▸ **WHAT YOU NEED TO DO**
Which lines of the data below include the string "dishwasher"? Return each of them.

---------------

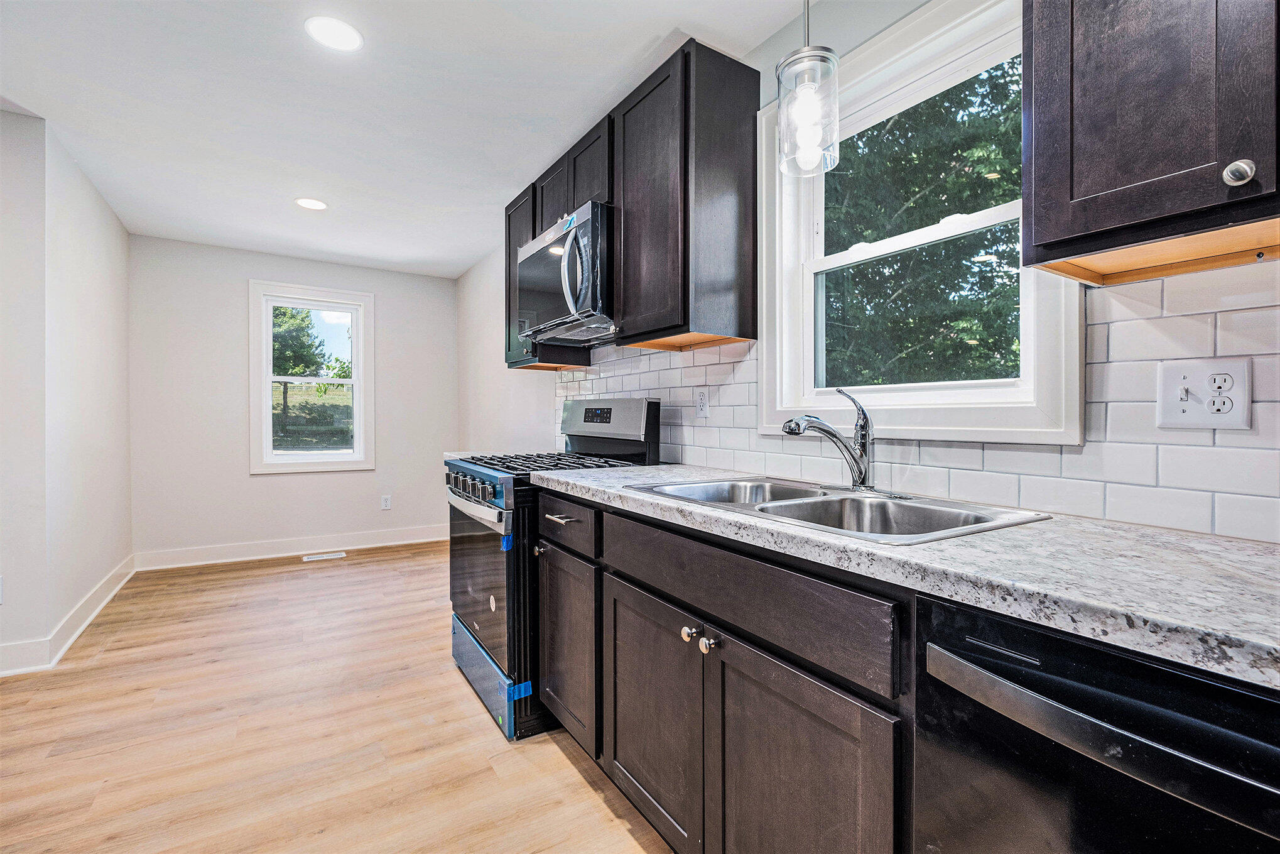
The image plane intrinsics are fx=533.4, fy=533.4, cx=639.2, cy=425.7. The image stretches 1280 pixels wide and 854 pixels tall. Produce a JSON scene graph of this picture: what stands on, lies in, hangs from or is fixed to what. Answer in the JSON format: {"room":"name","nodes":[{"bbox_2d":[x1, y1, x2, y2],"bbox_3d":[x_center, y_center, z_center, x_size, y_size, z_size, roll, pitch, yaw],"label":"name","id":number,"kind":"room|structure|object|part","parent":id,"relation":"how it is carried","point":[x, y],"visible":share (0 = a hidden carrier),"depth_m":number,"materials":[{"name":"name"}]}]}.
{"room":"kitchen","nodes":[
{"label":"kitchen","id":0,"kind":"room"},
{"bbox_2d":[0,108,134,673],"bbox_3d":[-3.078,-0.143,2.742,0.244,2.439,2.416,0,0,-33],"label":"left wall","id":1,"kind":"structure","parent":0,"point":[83,222],"depth_m":2.63,"materials":[{"name":"white paint"}]},
{"bbox_2d":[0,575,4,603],"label":"wall outlet","id":2,"kind":"object","parent":1,"relation":"attached to","point":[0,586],"visible":1,"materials":[{"name":"white plastic"}]},
{"bbox_2d":[0,555,136,676],"bbox_3d":[-2.978,1.014,2.689,0.178,0.121,2.657,0,0,-33],"label":"baseboard","id":3,"kind":"structure","parent":1,"relation":"attached to","point":[111,593],"depth_m":2.67,"materials":[{"name":"white paint"}]},
{"bbox_2d":[130,233,458,560],"bbox_3d":[-2.753,-0.166,4.560,2.420,2.452,0.152,0,0,-33],"label":"back wall","id":4,"kind":"structure","parent":0,"point":[246,264],"depth_m":4.22,"materials":[{"name":"paint"}]},
{"bbox_2d":[134,523,449,570],"bbox_3d":[-2.674,0.993,4.517,2.361,0.131,0.018,0,0,-33],"label":"baseboard","id":5,"kind":"structure","parent":4,"relation":"attached to","point":[367,546],"depth_m":4.35,"materials":[{"name":"white paint"}]},
{"bbox_2d":[248,279,374,473],"bbox_3d":[-2.783,-0.380,4.571,0.915,1.558,0.164,0,0,-33],"label":"window","id":6,"kind":"structure","parent":4,"relation":"in","point":[266,399],"depth_m":4.55,"materials":[{"name":"white"}]},
{"bbox_2d":[380,494,391,509],"bbox_3d":[-2.253,0.680,4.733,0.075,0.123,0.009,0,0,-33],"label":"wall outlet","id":7,"kind":"object","parent":4,"relation":"attached to","point":[387,504],"visible":0.99,"depth_m":4.73,"materials":[{"name":"white plastic"}]},
{"bbox_2d":[0,539,675,853],"bbox_3d":[-1.108,1.141,1.454,3.550,0.100,6.722,0,0,-33],"label":"floor","id":8,"kind":"structure","parent":0,"point":[331,578],"depth_m":1.87,"materials":[{"name":"brown wood"}]},
{"bbox_2d":[301,550,345,560],"bbox_3d":[-2.567,1.058,4.334,0.328,0.008,0.127,0,0,-33],"label":"floor vent","id":9,"kind":"object","parent":8,"relation":"in","point":[331,556],"visible":0.98,"depth_m":4.31,"materials":[{"name":"white metal"}]},
{"bbox_2d":[442,397,662,739],"bbox_3d":[-0.406,0.499,2.345,0.743,1.215,0.765,0,0,-33],"label":"gas range","id":10,"kind":"object","parent":8,"relation":"on","point":[627,404],"visible":0.48,"depth_m":2.09,"materials":[{"name":"metal"}]},
{"bbox_3d":[-0.661,0.254,2.122,0.099,0.095,0.447,0,0,-33],"label":"control knobs","id":11,"kind":"part","parent":10,"relation":"part of","materials":[{"name":"metal"}]},
{"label":"oven handle","id":12,"kind":"part","parent":10,"relation":"part of","materials":[{"name":"silver metal"}]},
{"bbox_3d":[-0.661,0.617,2.204,0.077,0.566,0.780,0,0,-33],"label":"oven door","id":13,"kind":"part","parent":10,"relation":"part of","materials":[{"name":"black glass"}]},
{"bbox_3d":[-0.627,1.007,2.229,0.120,0.198,0.680,0,0,-33],"label":"storage drawer","id":14,"kind":"part","parent":10,"relation":"part of","materials":[{"name":"blue"}]},
{"bbox_2d":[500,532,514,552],"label":"blue tape","id":15,"kind":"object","parent":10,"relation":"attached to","point":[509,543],"visible":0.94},
{"bbox_2d":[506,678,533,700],"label":"blue tape","id":16,"kind":"object","parent":10,"relation":"attached to","point":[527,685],"visible":0.85,"depth_m":1.91,"materials":[{"name":"blue plastic"}]},
{"bbox_3d":[-0.371,0.455,1.968,0.036,0.035,0.038,0,0,-33],"label":"knob","id":17,"kind":"part","parent":10,"relation":"part of","materials":[{"name":"metal"}]},
{"bbox_3d":[-0.382,0.161,2.356,0.662,0.038,0.685,0,0,-33],"label":"burner grates","id":18,"kind":"part","parent":10,"relation":"part of","materials":[{"name":"black metal"}]},
{"bbox_2d":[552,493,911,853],"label":"base cabinet","id":19,"kind":"object","parent":8,"relation":"on","point":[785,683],"visible":0.65,"depth_m":1.10,"materials":[{"name":"wood"}]},
{"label":"drawer pull","id":20,"kind":"part","parent":19,"relation":"part of","materials":[{"name":"silver metal"}]},
{"bbox_3d":[0.013,0.783,1.441,0.054,0.575,0.472,0,0,-33],"label":"cabinet door","id":21,"kind":"part","parent":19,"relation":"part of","materials":[{"name":"wood"}]},
{"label":"knob","id":22,"kind":"part","parent":19,"relation":"part of","materials":[{"name":"silver metal"}]},
{"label":"knobs","id":23,"kind":"part","parent":19,"relation":"part of","materials":[{"name":"silver metal"}]},
{"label":"knob","id":24,"kind":"part","parent":19,"relation":"part of","materials":[{"name":"silver metal"}]},
{"bbox_3d":[0.151,0.346,1.195,0.040,0.145,0.830,0,0,-33],"label":"false drawer","id":25,"kind":"part","parent":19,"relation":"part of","materials":[{"name":"wood"}]},
{"bbox_3d":[0.272,0.786,1.033,0.051,0.603,0.415,0,0,-33],"label":"cabinet door","id":26,"kind":"part","parent":19,"relation":"part of","materials":[{"name":"brown wood"}]},
{"bbox_2d":[534,462,1279,688],"bbox_3d":[0.566,0.208,1.188,0.635,0.039,2.596,0,0,-33],"label":"countertop","id":27,"kind":"structure","parent":19,"relation":"on","point":[1228,543],"depth_m":0.75,"materials":[{"name":"grey stone"}]},
{"bbox_2d":[626,474,1051,543],"bbox_3d":[0.413,0.261,1.316,0.536,0.172,0.836,0,0,-33],"label":"double sink","id":28,"kind":"object","parent":27,"relation":"in","point":[845,498],"visible":0.55,"depth_m":1.31,"materials":[{"name":"silver metal"}]},
{"bbox_2d":[781,387,876,491],"bbox_3d":[0.501,0.035,1.422,0.260,0.273,0.238,0,0,-33],"label":"faucet","id":29,"kind":"object","parent":28,"relation":"on","point":[862,411],"visible":1,"depth_m":1.40,"materials":[{"name":"silver metal"}]},
{"bbox_2d":[918,592,1279,853],"bbox_3d":[0.798,0.671,0.650,0.667,0.863,0.595,0,0,-33],"label":"dishwasher","id":30,"kind":"object","parent":8,"relation":"on","point":[1145,667],"visible":0.87,"depth_m":0.60,"materials":[{"name":"black metal"}]},
{"bbox_3d":[0.533,0.325,0.563,0.086,0.036,0.477,0,0,-33],"label":"dishwasher handle","id":31,"kind":"part","parent":30,"relation":"part of","materials":[{"name":"silver metal"}]},
{"bbox_2d":[0,0,816,278],"bbox_3d":[-1.133,-1.408,1.591,3.305,0.103,6.978,0,0,-33],"label":"ceiling","id":32,"kind":"structure","parent":0,"point":[474,250],"depth_m":2.25,"materials":[{"name":"white paint"}]},
{"bbox_2d":[294,196,327,209],"bbox_3d":[-2.039,-1.378,3.313,0.187,0.006,0.188,0,0,-33],"label":"recessed light","id":33,"kind":"object","parent":32,"relation":"in","point":[306,202],"visible":0.99,"depth_m":3.30,"materials":[{"name":"white plastic"}]},
{"bbox_2d":[305,15,363,50],"bbox_3d":[-1.060,-1.362,1.857,0.187,0.006,0.187,0,0,-33],"label":"recessed light","id":34,"kind":"object","parent":32,"relation":"in","point":[341,31],"visible":0.99,"depth_m":1.85,"materials":[{"name":"white plastic"}]},
{"bbox_2d":[775,0,840,177],"bbox_3d":[0.405,-0.988,1.293,0.141,0.732,0.141,0,0,-33],"label":"pendant light","id":35,"kind":"object","parent":32,"relation":"hanging from","point":[808,51],"visible":1,"depth_m":1.26,"materials":[{"name":"clear glass"}]},
{"bbox_2d":[444,1,1279,528],"bbox_3d":[0.238,-0.084,2.313,0.156,2.476,6.665,0,0,-33],"label":"right wall","id":36,"kind":"structure","parent":0,"point":[474,277],"depth_m":3.68,"materials":[{"name":"white paint"}]},
{"bbox_2d":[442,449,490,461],"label":"countertop","id":37,"kind":"structure","parent":36,"relation":"attached to","point":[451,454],"depth_m":3.00,"materials":[{"name":"stone"}]},
{"bbox_2d":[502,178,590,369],"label":"upper cabinet","id":38,"kind":"object","parent":36,"relation":"attached to","point":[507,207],"visible":0.26,"depth_m":2.93,"materials":[{"name":"wood"}]},
{"bbox_3d":[-0.406,-1.123,2.718,0.193,0.380,0.388,0,0,-33],"label":"cabinet door","id":39,"kind":"part","parent":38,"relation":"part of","materials":[{"name":"wood"}]},
{"bbox_2d":[504,36,758,365],"bbox_3d":[-0.139,-0.777,2.419,0.349,0.909,1.474,0,0,-33],"label":"upper cabinet","id":40,"kind":"object","parent":36,"relation":"attached to","point":[722,170],"visible":0.72,"depth_m":1.88,"materials":[{"name":"wood"}]},
{"bbox_2d":[516,199,614,346],"bbox_3d":[-0.249,-0.641,2.451,0.469,0.470,0.755,0,0,-33],"label":"microwave","id":41,"kind":"object","parent":40,"relation":"attached to","point":[539,247],"visible":0.7,"depth_m":2.22,"materials":[{"name":"silver metal"}]},
{"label":"microwave handle","id":42,"kind":"part","parent":41,"relation":"part of","materials":[{"name":"silver metal"}]},
{"bbox_2d":[550,263,1279,542],"bbox_3d":[0.508,-0.060,1.766,0.010,0.484,3.702,0,0,-33],"label":"tile backsplash","id":43,"kind":"structure","parent":36,"relation":"attached to","point":[1110,329],"depth_m":1.09,"materials":[{"name":"white tile"}]},
{"bbox_2d":[694,386,709,416],"bbox_3d":[0.246,-0.096,2.120,0.008,0.116,0.072,0,0,-33],"label":"wall outlet","id":44,"kind":"object","parent":43,"relation":"attached to","point":[702,399],"visible":0.98,"depth_m":2.11,"materials":[{"name":"white plastic"}]},
{"bbox_2d":[1156,356,1252,430],"bbox_3d":[0.998,-0.054,0.946,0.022,0.122,0.120,0,0,-33],"label":"wall outlet","id":45,"kind":"object","parent":43,"relation":"attached to","point":[1178,414],"visible":0.98,"depth_m":0.95,"materials":[{"name":"white plastic"}]},
{"bbox_2d":[758,0,1087,443],"bbox_3d":[0.733,-0.514,1.535,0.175,1.127,0.914,0,0,-33],"label":"window","id":46,"kind":"structure","parent":36,"relation":"in","point":[1003,396],"depth_m":1.49,"materials":[{"name":"white paint"}]},
{"bbox_2d":[1020,0,1279,284],"bbox_3d":[0.998,-0.752,0.718,0.344,0.962,0.746,0,0,-33],"label":"upper cabinet","id":47,"kind":"object","parent":36,"relation":"attached to","point":[1038,152],"visible":1,"depth_m":0.81,"materials":[{"name":"brown wood"}]},
{"bbox_3d":[0.857,-0.359,0.769,0.028,0.036,0.031,0,0,-33],"label":"round knob","id":48,"kind":"part","parent":47,"relation":"part of","materials":[{"name":"silver metal"}]},
{"label":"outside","id":49,"kind":"structure","parent":0,"visible":0},
{"label":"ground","id":50,"kind":"structure","parent":49,"visible":0},
{"bbox_2d":[270,305,328,424],"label":"tree","id":51,"kind":"object","parent":50,"relation":"on","point":[284,312],"visible":0.54,"materials":[{"name":"green plant"}]},
{"bbox_2d":[825,54,1023,385],"bbox_3d":[3.427,-2.330,7.047,5.034,7.995,6.213,0,0,-33],"label":"tree","id":52,"kind":"object","parent":50,"relation":"on","point":[965,210],"visible":0.34,"depth_m":5.77,"materials":[{"name":"green plant"}]}
]}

---------------

▸ **SOLUTION**
{"bbox_2d":[918,592,1279,853],"bbox_3d":[0.798,0.671,0.650,0.667,0.863,0.595,0,0,-33],"label":"dishwasher","id":30,"kind":"object","parent":8,"relation":"on","point":[1145,667],"visible":0.87,"depth_m":0.60,"materials":[{"name":"black metal"}]},
{"bbox_3d":[0.533,0.325,0.563,0.086,0.036,0.477,0,0,-33],"label":"dishwasher handle","id":31,"kind":"part","parent":30,"relation":"part of","materials":[{"name":"silver metal"}]},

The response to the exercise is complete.